May 14, 1987|KAREN ROEBUCK

Jessie Glen sat on an old, stuffed chair outside her cluttered second-hand store on Pacific Coast Highway in Redondo Beach, proudly showing visitors her 40-year-old wedding photos and pictures of her families.

The 77-year-old widow alternated between telling jokes and straining to hear the friends who had come to help her out. At times, she said, she feared she might cry. She was still grieving, she explained.

Her husband, Willie, who ran the second-hand store and shined shoes, died March 8, leaving her with the shop, a run-down rented house next door, and an 11-year-old girl the couple has raised as their own.

On Sunday, Jessie hopes to sell off as many of the old books, magazines, records, shoes, bottles, television sets, record players, furniture, appliances, toys and clothes and plants as possible, and use the money for a rental deposit on a nicer home to share with her daughter, Keisha known as "Kiki."

[EXERCISE INSTRUCTIONS]:
a - List everything the article about Jessie Glen says her husband's death left her with.
b - Echo the part of the article about Jessie Glen that opens with the words containing "Jessie Glen sat" and closes with "grieving, she explained.".
Rely only on the article about Jessie Glen and bring in nothing from outside it.

[DATA PROVIDED]:
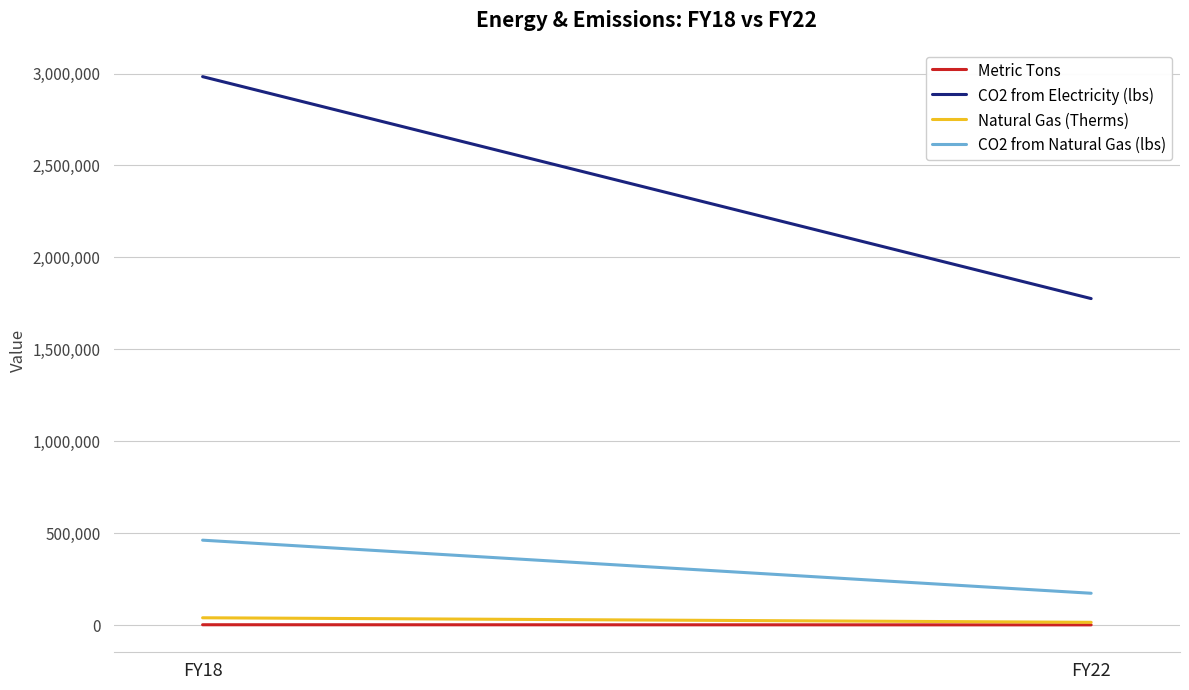

At FY22, list the series in order from smallest to largest.

Metric Tons, Natural Gas (Therms), CO2 from Natural Gas (lbs), CO2 from Electricity (lbs)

[ACTIVITY ANSWERS]:
a -
- the shop
- a run-down rented house next door
- an 11-year-old girl the couple has raised as their own

b -
Jessie Glen sat on an old, stuffed chair outside her cluttered second-hand store on Pacific Coast Highway in Redondo Beach, proudly showing visitors her 40-year-old wedding photos and pictures of her families.

The 77-year-old widow alternated between telling jokes and straining to hear the friends who had come to help her out. At times, she said, she feared she might cry. She was still grieving, she explained.